Arune and Britt, two of my current lovers, while Tiff is a potential lover. Just like that, my list of lovers for the evening snipped short.

I am in desperation territory because the rocks at the bottom of Mt. Si are now calling to me.

—Empress, my love?

A pause. Oh no, please no.

—Lexus, my darling, my Concubine, my Princess. I have taken a trip to the moon. Be back soon.

The moon. What the fuck? Why would the military, and the Empress, go to the moon? Logically, it makes sense, the part about being together. Britt is a Military Police Lieutenant, Arune is a warship, and Tiff is his pilot. So yeah, the four have met before and I am sure they will meet again. But the moon? All that’s on the moon is some launchers and dusty old nano-factories that nobody wants to turn on, and some privately funded research bases.

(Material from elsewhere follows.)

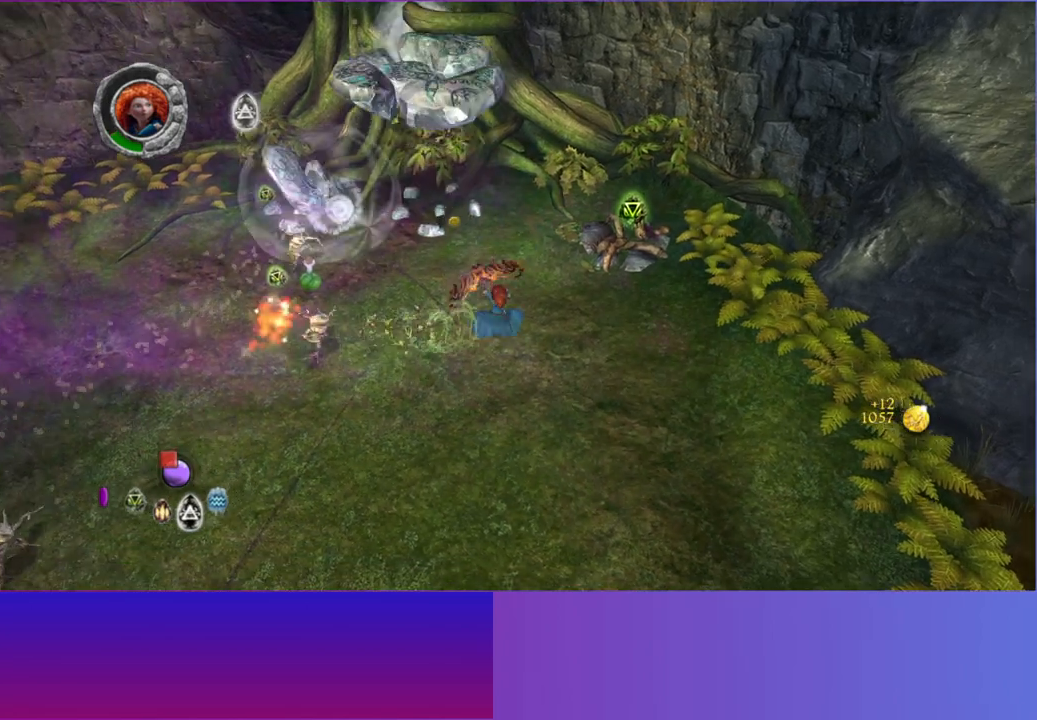
{"dt_ms": 500, "buttons": [], "left_stick": "up-right", "right_stick": "up-right", "button_events": [[117, "L1", "up"], [367, "L1", "down"], [500, "L1", "up"]]}
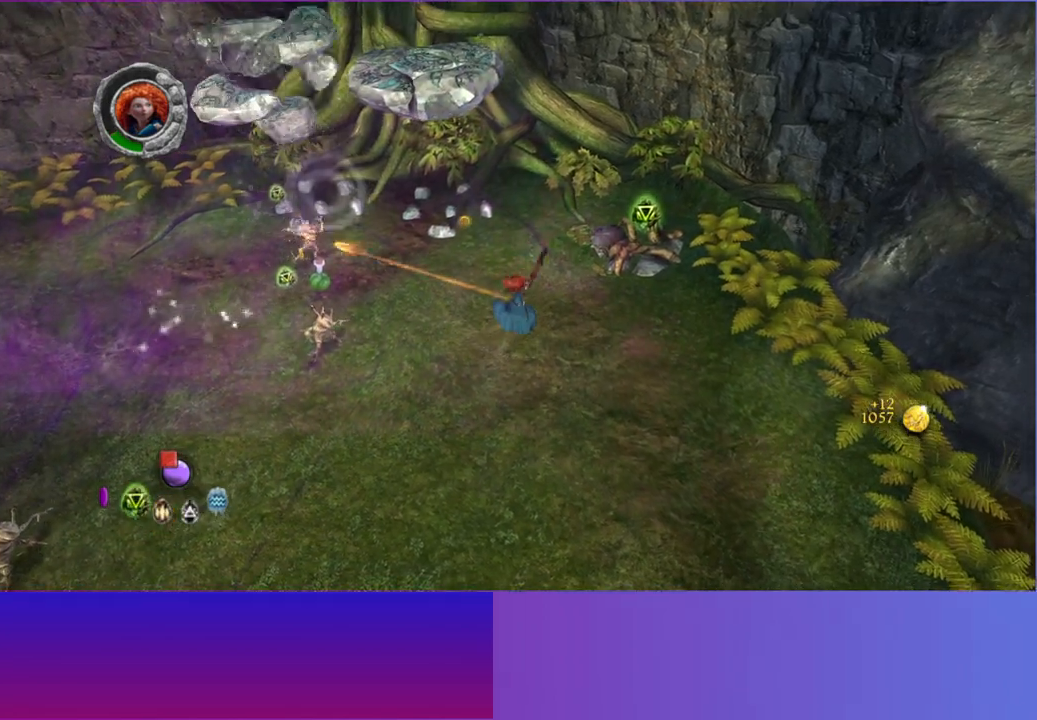
{"dt_ms": 1000, "buttons": [], "left_stick": "up-left", "right_stick": "up-left", "button_events": [[200, "A", "down"], [333, "A", "up"]]}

I mentally shrug. I made the conscious decision to disengage myself from the Military. I don’t need to know, so nobody tells me what is going on. And when it comes down to it, I don’t want to know.

Now I am in trouble. My fellow Investigators, of course, would always tend to me, if I asked. Scott and I have never made love, but the unspoken opportunity is there. But Scott is in Portland on a sudden assignment.

Ivan is downstairs sleeping. He is exhausted from completing four insurance dictated autopsies. He didn’t even leave his office, crashing on the couch. Ivan is not a young man. To wake him up with my need to be touched and kissed would be very selfish.

And that leaves my boss, Bambi. My relationship with her is complicated. On one hand, she is like the daughter I never had, and my best friend in the entire world. On the other, I find her attractive.

Bambi is not into women. I could seduce her, but that would make me the Shit of the Century. I refuse to burn my friendship and my career to satisfy my lustful desires.

Look at me—I am all grown up. A giggle escapes from my lips.

I am at the end of my rope.

Well, when the going gets tough, the tough go on a snorf binge. Snorf will let me turn the insidious compulsion that owns me into a manageable burn.

As long as I don’t die from an overdose.